Bariloche, Argentine – Debout sur la terre qu’elle a habitée pendant cinq ans, Betiana Colhuan, âgée de 22 ans, a fait défiler les photos de son téléphone portable. L’écran était rempli de souvenirs de chez elle : une image de Colhuan assise dans un champ de fleurs jaunes, une autre de son petit fils debout devant le cheval blanc qu’elle gardait comme animal de compagnie, un instantané des plantes médicinales de son verger. Mais quand elle a levé les yeux, les ruines de sa maison étaient éparpillées à ses pieds. Des planches de bois cassées étaient jonchées d’objets ménagers anciens, dont un tube de crème pour le visage, un miroir cassé et un ours en peluche rose. “C’est douloureux de voir cet espace comme ça”, a déclaré Colhuan, la voix lourde.
Colhuan appartient à l’un des peuples autochtones d’Argentine, les Mapuche. La terre que sa communauté occupait autrefois relève de l’administration du Parc national Nahuel Huapi, le plus ancien parc national du pays et une destination de plein air populaire. Mais Colhuan et ses voisins ont été expulsés de force en 2022. Maintenant, ils craignent que l’inertie du gouvernement et le résultat des élections présidentielles argentines du 19 novembre ne mettent définitivement fin à leurs espoirs de retour. “Nous allons devoir lutter plus fort contre certains [politiciens] qui expriment publiquement leur haine envers notre peuple”, a déclaré Colhuan.
Une histoire de déplacement
Bien qu’ils soient souvent associés au pays voisin du Chili, où ils constituent le plus grand groupe autochtone, les Mapuche précèdent les frontières nationales. Leur territoire ancestral comprend les régions les plus méridionales de l’Argentine, faisant partie d’une région connue sous le nom de Patagonie. Mais la conquête espagnole de la région, qui a commencé au XVIe siècle, a entraîné des affrontements sanglants avec les Mapuche. Au XIXe siècle, le pays nouvellement établi de l’Argentine a également cherché à éliminer les Mapuche par la violence.
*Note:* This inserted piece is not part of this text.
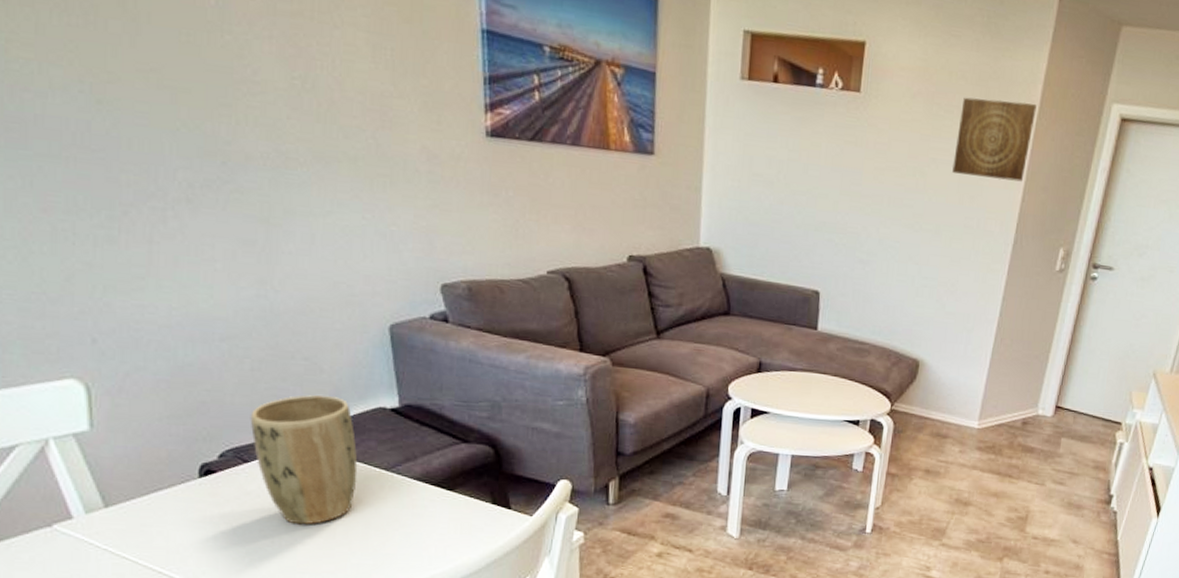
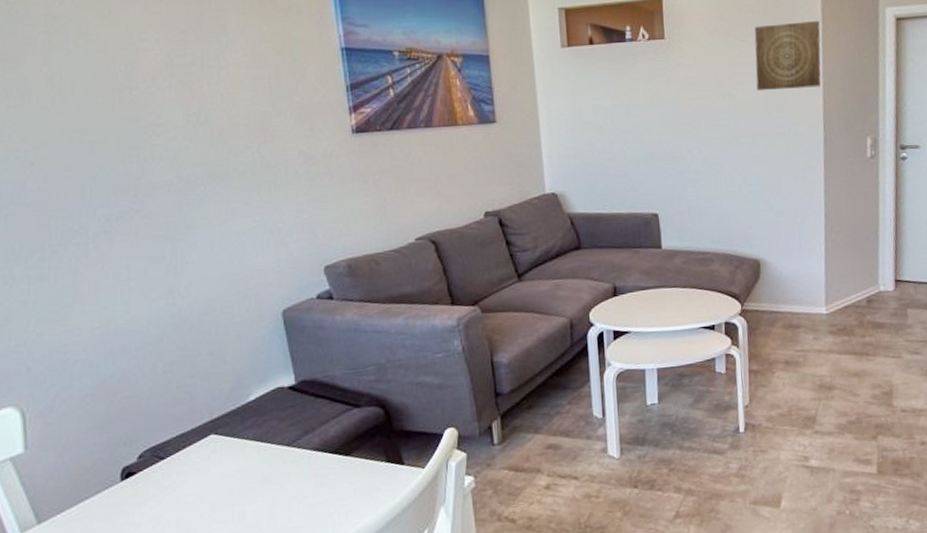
plant pot: present [250,394,358,525] -> none [164,384,262,512]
Un effort à la fin des années 1800 est devenu connu sous le nom de Conquête du Désert. On estime que les forces militaires argentines ont massacré jusqu’à 20 000 Mapuche et Tehuelche. Les survivants ont été déplacés et interdits de vivre ensemble en communautés. “Ils ont dû se disperser pour survivre”, a déclaré Orlando Javier Carriqueo, porte-parole du Parlement Mapuche. “Les causes et les effets de ce génocide sont très présents dans la société, et pas de manière mineure.”
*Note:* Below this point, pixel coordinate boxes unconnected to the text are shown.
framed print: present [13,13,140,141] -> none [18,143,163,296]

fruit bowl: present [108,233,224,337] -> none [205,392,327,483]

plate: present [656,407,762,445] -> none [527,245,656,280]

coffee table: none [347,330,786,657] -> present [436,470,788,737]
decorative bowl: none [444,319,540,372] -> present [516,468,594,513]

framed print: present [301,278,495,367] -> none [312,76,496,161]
En 2006, cependant, le congrès argentin a adopté une loi pour empêcher l’expulsion des peuples autochtones de leurs terres ancestrales. Elle a également offert un statut officiel aux communautés mapuches cherchant une reconnaissance de l’État. Pourtant, seules 314 communautés reconnues existent aujourd’hui en Argentine. Colhuan fait partie d’une nouvelle génération qui revendique l’identité mapuche, après des siècles de massacres et de déplacements.